Nesta pesquisa, a permanência do investigador no campo teve que ser constantemente negociada, a começar pela conversa com os professores das turmas das crianças sujeito das pesquisas, ver a disponibilidade em nos receber e a possibilidade de respostas, sabendo-se que a aceitação não deve ser por imposição. Após a conversa e a aceitação, os professores assinaram o Termo de Consentimento. Nessa oportunidade também entramos em contato com as mães das crianças que fizeram parte da pesquisa. Esse encontro serviu para apresentar o resumo do projeto e solicitar que eles assinassem um documento autorizando a participação das crianças. Além das informações e esclarecimentos sobre a pesquisa, informamos que o responsável pela criança também seria entrevistado. A pesquisa foi realizada inicialmente às quartas-feiras no Grupo III. Como, nesse dia, a rotina não contemplava planejamento para professora, negociamos a troca para segunda-feira, dia de planejamento, e a professora não se opôs. Dessa forma, além de viabilizar estar junto com o grupo nos diversos contextos, havia possibilidade de participar do planejamento com a professora regente desse grupo. Dissemos à professora que estávamos ali para o que ela precisasse no trabalho com a turma e com Marcos. A pesquisa no Grupo V foi às terças-feiras, dia em que o grupo tinha aula de Artes e Educação Física. Nas segundas-feiras, ficava para dar continuidade à pesquisa no turno vespertino, horário em que ocorria o Atendimento

Educacional Especializado, contrário ao horário de escolarização da turma, conforme prevê a legislação. Entretanto, no dia em que as crianças sujeito da pesquisa de uma das turmas faltavam, havia flexibilidade por parte das professoras para que eu me deslocasse e fosse ficar na sala em que um dos sujeitos da pesquisa estivesse presente.

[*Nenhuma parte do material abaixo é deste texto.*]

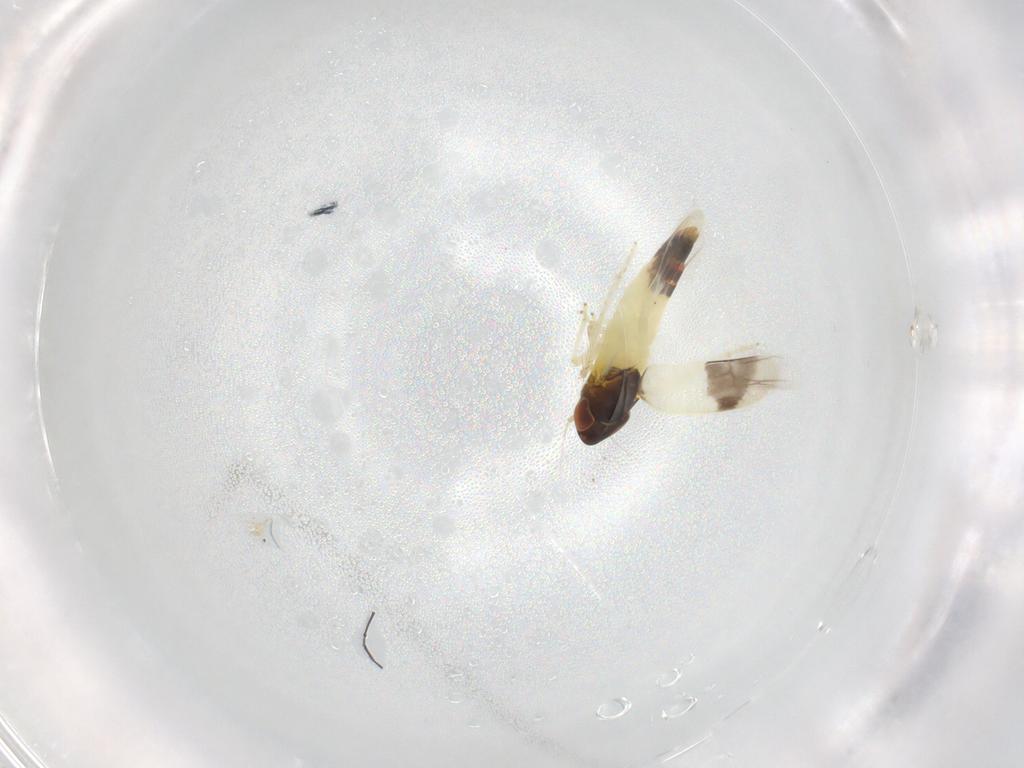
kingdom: Animalia
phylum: Arthropoda
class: Insecta
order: Hemiptera
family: Cicadellidae
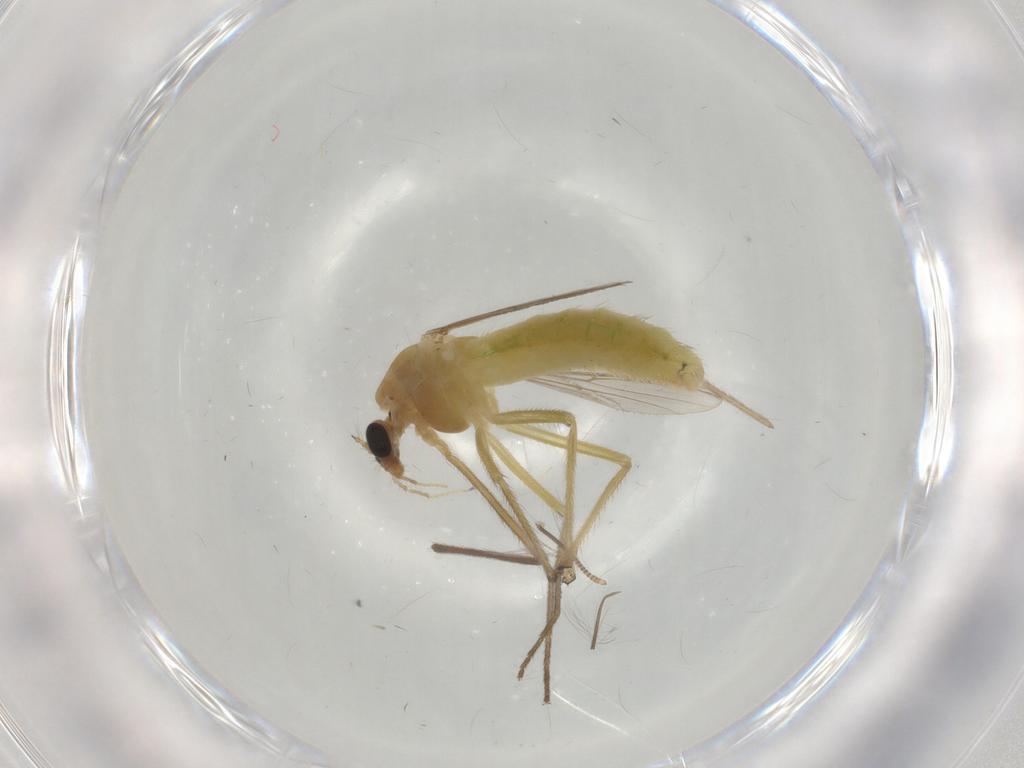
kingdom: Animalia
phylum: Arthropoda
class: Insecta
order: Diptera
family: Chironomidae
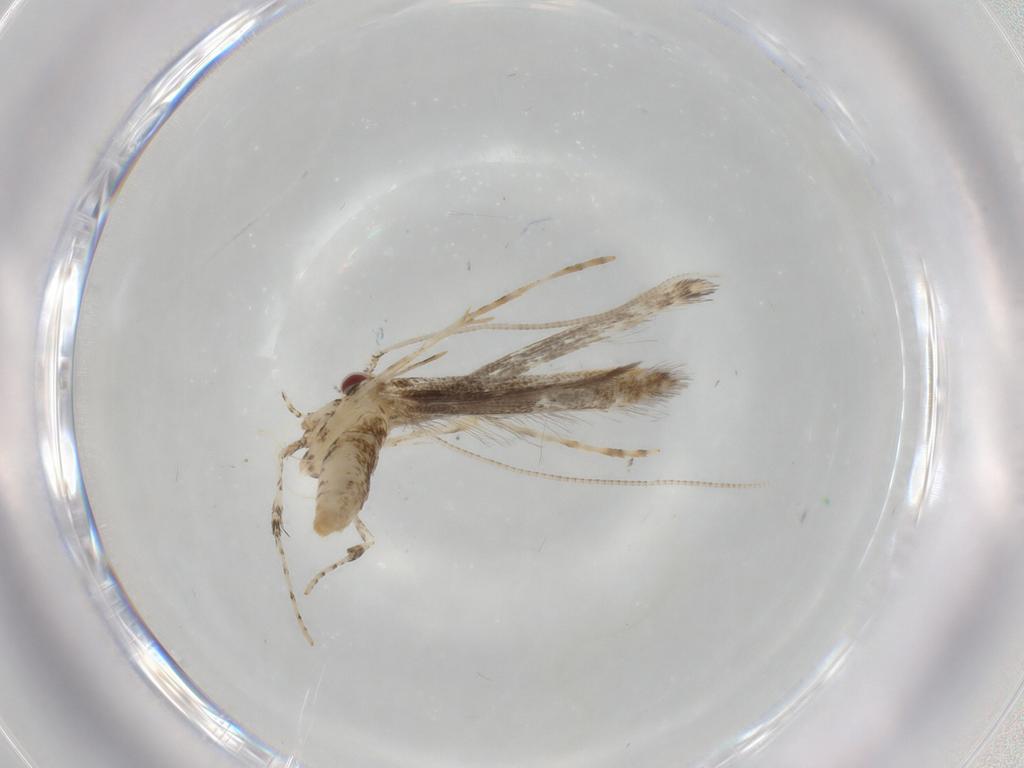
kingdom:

Dessa forma, entrar no campo familiar exige do pesquisador um exercício constante de negociação, afastamento e aproximação. Requer também que ele tenha discernimento diante dos conflitos que emergem, devendo estar sempre atento para não se desviar do eixo de sua pesquisa. O pesquisador deve exercitar o entendimento, observando até que ponto ele pode ir, para não se envolver em questões que não sejam pertinentes e que possam atrapalhar o desenvolvimento da sua pesquisa.